The Central Valley is California’s battleground where power and the future of our democracy are being contested. Emerging leaders driving equity and forcing shifting demographics to be visible are challenging the status quo at long-standing concentrated power structures at the school district, city, and county levels. With local news on the decline, communities find themselves alarmingly susceptible to an information void, including the peril of misinformation, hampering the very essence of informed civic participation.

In recognizing all of these risks and opportunities during this election year, the JBMF Board of Directors presciently approved in December of 2023 and seeded the Central Valley Democracy Fund with $500,000, and, as we have declared in our sunrise plan, we can’t do this alone. We seek to leverage this 10X through funding partnerships. This fund empowers grassroots leaders and bolsters a free press through rapid response allocations and will support up to 50 partners in the Valley, now through November.
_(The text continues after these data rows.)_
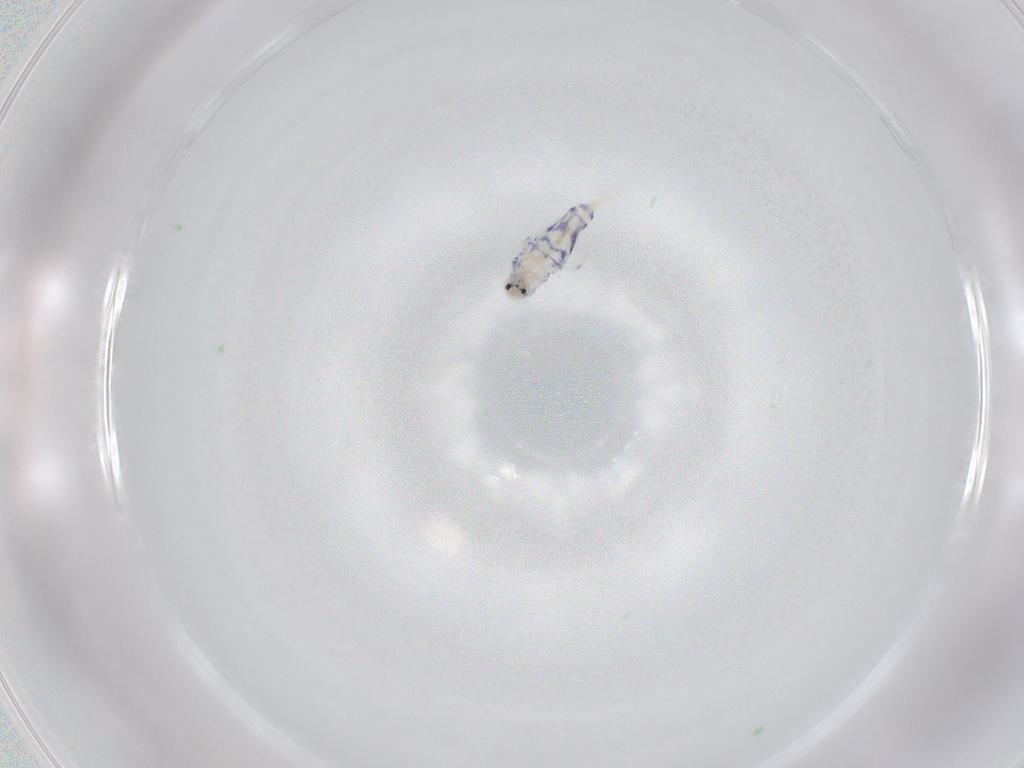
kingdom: Animalia
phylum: Arthropoda
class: Collembola
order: Entomobryomorpha
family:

You can join us in our 5-point plan to activate for Democracy in the Central Valley:

  1. Act: Position to be All in for the Central Valley - from Sacramento to Kern
  2. Push: Move Money Quickly
  3. Feel: Be Vulnerable through Human Centered Grantmaking
  4. Activate: Nonprofit Grassroots Leaders and Organizations
  5. Power: Local Press in Multilingual Voices

Because we have strong relationships with key organizations and leaders in the Valley, the vast majority BIPOC-led, we ask you to either:

  1. Invest directly with organizations by building relationships - let JBMF be your matchmaker and link you to an impressive grassroots network of leaders and organizations 
  2. Contribute to a pooled fund and join a growing list of foundations who are joining us now through November to activate democracy in the Central Valley.